** Exercise inputs follows **
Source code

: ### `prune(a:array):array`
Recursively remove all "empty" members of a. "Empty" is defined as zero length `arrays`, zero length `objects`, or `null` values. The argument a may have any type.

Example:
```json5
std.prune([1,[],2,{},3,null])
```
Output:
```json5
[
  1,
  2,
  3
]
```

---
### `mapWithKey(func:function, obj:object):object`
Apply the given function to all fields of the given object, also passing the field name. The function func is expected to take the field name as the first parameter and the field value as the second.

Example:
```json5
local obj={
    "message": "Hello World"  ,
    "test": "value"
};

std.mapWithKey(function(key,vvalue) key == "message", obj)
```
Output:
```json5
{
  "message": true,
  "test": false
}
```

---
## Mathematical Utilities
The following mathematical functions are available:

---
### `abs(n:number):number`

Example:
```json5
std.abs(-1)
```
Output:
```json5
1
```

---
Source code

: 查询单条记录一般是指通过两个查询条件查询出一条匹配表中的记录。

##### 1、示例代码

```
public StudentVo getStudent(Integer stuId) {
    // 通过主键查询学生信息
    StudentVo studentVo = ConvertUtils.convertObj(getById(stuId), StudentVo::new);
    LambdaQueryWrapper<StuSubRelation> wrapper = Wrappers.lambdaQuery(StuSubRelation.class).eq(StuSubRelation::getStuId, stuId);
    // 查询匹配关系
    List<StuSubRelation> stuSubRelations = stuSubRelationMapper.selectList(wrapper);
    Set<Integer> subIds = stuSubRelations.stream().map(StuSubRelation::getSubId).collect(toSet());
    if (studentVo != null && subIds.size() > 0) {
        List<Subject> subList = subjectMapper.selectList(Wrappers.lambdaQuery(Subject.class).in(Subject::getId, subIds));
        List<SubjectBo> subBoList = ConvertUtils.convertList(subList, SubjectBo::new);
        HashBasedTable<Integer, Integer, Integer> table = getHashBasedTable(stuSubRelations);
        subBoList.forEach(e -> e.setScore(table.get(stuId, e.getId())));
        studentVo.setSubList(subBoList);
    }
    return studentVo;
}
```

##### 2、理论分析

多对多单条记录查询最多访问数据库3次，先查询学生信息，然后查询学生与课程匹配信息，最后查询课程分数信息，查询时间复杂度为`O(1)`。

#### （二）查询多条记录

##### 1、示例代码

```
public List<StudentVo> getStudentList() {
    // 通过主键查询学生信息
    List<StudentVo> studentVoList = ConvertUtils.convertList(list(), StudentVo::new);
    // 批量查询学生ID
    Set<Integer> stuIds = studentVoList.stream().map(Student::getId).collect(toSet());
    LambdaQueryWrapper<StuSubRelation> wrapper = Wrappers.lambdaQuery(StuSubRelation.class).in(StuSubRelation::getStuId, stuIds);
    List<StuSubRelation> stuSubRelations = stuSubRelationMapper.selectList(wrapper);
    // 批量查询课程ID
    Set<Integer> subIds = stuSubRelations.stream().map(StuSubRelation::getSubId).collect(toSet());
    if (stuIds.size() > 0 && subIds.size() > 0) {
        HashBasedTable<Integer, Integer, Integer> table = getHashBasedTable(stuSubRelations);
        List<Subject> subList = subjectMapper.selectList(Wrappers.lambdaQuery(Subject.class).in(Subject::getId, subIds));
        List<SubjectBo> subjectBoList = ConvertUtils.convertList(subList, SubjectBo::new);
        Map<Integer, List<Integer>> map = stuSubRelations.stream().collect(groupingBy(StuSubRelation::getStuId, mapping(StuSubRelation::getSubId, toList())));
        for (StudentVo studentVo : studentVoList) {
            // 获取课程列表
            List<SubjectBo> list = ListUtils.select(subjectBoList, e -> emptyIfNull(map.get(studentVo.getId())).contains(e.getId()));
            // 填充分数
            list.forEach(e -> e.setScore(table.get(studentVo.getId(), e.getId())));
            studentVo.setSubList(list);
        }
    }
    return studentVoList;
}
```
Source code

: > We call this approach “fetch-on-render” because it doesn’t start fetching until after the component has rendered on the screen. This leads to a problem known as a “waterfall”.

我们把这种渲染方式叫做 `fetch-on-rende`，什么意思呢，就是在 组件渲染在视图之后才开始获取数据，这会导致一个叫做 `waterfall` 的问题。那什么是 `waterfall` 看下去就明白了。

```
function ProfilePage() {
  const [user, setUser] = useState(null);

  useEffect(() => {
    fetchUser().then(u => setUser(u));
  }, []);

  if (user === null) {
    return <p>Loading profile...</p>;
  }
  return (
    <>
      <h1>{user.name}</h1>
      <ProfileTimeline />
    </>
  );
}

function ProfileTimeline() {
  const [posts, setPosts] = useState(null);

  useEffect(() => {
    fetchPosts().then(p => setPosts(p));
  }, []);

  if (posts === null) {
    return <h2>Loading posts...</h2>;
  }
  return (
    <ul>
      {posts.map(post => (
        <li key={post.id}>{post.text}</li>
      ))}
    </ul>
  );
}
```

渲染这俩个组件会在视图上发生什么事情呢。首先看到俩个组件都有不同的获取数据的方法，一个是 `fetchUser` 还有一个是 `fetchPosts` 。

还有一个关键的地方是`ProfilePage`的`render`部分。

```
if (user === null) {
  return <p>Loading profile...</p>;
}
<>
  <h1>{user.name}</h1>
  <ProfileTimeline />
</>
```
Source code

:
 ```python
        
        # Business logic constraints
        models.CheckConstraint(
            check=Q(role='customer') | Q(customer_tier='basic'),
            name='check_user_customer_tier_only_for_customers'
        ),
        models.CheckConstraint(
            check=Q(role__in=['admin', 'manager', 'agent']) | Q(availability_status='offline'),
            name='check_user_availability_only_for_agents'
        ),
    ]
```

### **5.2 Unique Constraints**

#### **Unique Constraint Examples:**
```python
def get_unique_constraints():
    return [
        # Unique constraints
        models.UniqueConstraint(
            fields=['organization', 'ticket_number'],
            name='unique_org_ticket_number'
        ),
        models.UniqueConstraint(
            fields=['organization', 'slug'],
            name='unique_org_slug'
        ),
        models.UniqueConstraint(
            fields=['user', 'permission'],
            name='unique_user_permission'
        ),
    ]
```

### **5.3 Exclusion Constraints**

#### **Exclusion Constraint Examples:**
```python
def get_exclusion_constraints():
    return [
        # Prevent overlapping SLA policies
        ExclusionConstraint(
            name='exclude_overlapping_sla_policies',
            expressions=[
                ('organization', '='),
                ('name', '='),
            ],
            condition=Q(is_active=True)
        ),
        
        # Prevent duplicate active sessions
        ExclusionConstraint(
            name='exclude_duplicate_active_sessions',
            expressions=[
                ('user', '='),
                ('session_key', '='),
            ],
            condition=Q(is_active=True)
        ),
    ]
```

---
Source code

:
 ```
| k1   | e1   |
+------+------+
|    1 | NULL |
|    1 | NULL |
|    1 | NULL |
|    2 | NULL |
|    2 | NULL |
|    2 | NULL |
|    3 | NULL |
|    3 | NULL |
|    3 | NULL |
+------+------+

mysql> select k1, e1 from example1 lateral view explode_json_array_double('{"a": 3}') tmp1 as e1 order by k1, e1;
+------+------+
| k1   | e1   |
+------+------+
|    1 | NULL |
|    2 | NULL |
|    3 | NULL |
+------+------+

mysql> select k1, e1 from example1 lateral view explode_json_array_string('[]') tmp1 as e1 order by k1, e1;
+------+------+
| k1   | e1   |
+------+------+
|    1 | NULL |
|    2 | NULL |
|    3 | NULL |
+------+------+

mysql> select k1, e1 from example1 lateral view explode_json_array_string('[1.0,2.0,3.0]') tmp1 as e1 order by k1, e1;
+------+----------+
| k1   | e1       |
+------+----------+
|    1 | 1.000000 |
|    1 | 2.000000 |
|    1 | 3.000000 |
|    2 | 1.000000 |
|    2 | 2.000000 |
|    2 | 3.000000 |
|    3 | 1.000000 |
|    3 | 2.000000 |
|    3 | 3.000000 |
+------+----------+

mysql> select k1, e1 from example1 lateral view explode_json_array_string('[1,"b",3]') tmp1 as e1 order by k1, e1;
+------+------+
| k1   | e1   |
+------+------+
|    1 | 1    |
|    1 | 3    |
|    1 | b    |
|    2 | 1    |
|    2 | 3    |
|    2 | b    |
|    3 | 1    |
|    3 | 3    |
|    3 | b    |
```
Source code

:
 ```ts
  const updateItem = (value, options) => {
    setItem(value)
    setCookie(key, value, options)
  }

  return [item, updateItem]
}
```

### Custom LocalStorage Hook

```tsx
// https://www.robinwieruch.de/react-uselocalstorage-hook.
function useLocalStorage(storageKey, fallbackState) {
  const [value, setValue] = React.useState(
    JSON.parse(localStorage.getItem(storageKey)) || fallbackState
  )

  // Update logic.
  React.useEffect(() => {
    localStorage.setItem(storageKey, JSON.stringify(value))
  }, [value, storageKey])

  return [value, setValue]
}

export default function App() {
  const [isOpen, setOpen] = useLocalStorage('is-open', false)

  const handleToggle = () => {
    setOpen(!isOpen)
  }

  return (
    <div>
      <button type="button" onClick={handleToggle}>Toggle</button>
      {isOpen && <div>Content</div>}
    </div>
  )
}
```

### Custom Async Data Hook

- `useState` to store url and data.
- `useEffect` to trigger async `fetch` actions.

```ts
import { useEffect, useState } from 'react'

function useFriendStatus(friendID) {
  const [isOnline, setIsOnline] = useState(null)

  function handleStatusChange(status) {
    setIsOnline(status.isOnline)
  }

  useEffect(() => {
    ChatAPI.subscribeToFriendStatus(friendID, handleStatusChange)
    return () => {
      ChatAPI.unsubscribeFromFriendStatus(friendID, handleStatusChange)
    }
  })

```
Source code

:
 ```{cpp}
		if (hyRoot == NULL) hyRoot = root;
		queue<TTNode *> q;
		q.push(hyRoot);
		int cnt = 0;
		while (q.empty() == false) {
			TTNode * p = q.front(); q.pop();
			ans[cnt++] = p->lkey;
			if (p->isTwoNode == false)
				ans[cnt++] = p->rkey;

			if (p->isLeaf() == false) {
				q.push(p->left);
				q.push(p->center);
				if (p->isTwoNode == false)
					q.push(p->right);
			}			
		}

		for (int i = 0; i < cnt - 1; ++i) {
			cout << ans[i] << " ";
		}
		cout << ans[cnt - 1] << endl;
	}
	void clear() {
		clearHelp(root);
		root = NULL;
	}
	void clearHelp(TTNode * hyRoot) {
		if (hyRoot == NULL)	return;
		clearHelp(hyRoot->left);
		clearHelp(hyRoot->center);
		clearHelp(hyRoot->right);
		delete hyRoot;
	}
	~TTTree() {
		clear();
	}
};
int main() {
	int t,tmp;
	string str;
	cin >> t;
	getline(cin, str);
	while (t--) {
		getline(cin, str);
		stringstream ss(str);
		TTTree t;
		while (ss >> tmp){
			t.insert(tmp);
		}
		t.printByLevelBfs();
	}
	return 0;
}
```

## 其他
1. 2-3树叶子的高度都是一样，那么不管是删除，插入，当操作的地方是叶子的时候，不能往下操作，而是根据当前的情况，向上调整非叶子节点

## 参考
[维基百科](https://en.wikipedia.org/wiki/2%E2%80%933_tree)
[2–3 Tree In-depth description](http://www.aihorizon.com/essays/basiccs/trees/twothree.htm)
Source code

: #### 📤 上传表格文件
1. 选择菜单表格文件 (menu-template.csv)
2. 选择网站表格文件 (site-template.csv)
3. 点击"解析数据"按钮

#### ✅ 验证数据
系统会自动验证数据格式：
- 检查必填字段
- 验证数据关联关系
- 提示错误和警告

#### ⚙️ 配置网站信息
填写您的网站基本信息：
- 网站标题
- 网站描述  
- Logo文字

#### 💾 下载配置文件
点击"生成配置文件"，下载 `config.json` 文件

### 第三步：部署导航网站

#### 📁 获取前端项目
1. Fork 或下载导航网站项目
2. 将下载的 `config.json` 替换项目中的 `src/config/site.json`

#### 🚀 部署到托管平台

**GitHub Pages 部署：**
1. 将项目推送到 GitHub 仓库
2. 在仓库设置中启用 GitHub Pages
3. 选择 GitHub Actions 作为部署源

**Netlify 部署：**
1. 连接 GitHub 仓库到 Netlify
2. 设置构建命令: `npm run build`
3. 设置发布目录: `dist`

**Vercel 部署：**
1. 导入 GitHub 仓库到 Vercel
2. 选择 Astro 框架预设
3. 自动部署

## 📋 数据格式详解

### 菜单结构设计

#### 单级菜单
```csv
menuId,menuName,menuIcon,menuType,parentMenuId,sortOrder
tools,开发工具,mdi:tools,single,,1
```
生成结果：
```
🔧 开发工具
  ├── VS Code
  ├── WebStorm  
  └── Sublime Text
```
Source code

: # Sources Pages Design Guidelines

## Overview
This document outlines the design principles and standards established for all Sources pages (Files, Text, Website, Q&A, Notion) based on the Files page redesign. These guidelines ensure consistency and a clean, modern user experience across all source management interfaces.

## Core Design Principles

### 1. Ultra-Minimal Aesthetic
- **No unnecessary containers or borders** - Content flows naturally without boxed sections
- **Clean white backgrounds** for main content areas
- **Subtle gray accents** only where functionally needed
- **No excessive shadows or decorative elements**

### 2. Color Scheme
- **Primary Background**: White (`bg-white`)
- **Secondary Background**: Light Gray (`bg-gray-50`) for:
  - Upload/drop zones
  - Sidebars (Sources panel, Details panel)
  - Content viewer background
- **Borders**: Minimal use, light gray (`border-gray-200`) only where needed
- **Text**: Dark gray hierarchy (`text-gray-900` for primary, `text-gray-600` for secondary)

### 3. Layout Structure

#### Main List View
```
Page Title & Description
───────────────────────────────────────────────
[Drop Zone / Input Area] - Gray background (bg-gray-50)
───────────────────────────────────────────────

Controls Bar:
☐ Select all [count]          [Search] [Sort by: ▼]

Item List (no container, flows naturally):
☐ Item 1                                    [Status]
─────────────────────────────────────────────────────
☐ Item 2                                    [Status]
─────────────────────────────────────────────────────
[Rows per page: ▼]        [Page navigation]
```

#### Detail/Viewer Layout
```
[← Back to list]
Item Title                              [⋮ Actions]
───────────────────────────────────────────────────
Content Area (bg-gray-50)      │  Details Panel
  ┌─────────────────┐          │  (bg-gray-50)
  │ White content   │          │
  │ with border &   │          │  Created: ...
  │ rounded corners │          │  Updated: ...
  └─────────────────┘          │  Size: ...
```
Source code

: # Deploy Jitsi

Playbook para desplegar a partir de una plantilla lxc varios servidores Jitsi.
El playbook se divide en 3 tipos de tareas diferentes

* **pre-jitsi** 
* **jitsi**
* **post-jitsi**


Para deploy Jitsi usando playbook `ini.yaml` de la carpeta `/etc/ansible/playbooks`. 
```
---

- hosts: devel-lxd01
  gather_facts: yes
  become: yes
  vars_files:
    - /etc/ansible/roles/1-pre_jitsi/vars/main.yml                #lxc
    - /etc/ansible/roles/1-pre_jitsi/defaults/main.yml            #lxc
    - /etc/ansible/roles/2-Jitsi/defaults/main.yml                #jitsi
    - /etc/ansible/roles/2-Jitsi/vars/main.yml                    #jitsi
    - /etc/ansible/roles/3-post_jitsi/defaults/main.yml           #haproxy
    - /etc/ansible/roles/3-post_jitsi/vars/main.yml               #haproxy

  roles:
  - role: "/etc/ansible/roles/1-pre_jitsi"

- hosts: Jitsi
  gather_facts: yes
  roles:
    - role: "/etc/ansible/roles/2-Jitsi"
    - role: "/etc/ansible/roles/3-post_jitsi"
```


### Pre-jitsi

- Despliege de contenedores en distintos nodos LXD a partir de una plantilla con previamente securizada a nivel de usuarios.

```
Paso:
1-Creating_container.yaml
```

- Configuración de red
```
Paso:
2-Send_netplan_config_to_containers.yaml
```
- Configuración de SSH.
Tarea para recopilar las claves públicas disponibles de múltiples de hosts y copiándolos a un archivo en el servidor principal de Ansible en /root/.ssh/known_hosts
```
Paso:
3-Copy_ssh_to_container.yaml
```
** End of Exercise inputs **
Required work
Going back over the entries above, copy word for word every line from the one that has "1. 将项目推送到 GitHub 仓库" on through the one that has "- **No excessive".

Solution
1. 将项目推送到 GitHub 仓库
2. 在仓库设置中启用 GitHub Pages
3. 选择 GitHub Actions 作为部署源

**Netlify 部署：**
1. 连接 GitHub 仓库到 Netlify
2. 设置构建命令: `npm run build`
3. 设置发布目录: `dist`

**Vercel 部署：**
1. 导入 GitHub 仓库到 Vercel
2. 选择 Astro 框架预设
3. 自动部署

## 📋 数据格式详解

### 菜单结构设计

#### 单级菜单
```csv
menuId,menuName,menuIcon,menuType,parentMenuId,sortOrder
tools,开发工具,mdi:tools,single,,1
```
生成结果：
```
🔧 开发工具
  ├── VS Code
  ├── WebStorm  
  └── Sublime Text
```
Source code

: # Sources Pages Design Guidelines

## Overview
This document outlines the design principles and standards established for all Sources pages (Files, Text, Website, Q&A, Notion) based on the Files page redesign. These guidelines ensure consistency and a clean, modern user experience across all source management interfaces.

## Core Design Principles

### 1. Ultra-Minimal Aesthetic
- **No unnecessary containers or borders** - Content flows naturally without boxed sections
- **Clean white backgrounds** for main content areas
- **Subtle gray accents** only where functionally needed
- **No excessive shadows or decorative elements**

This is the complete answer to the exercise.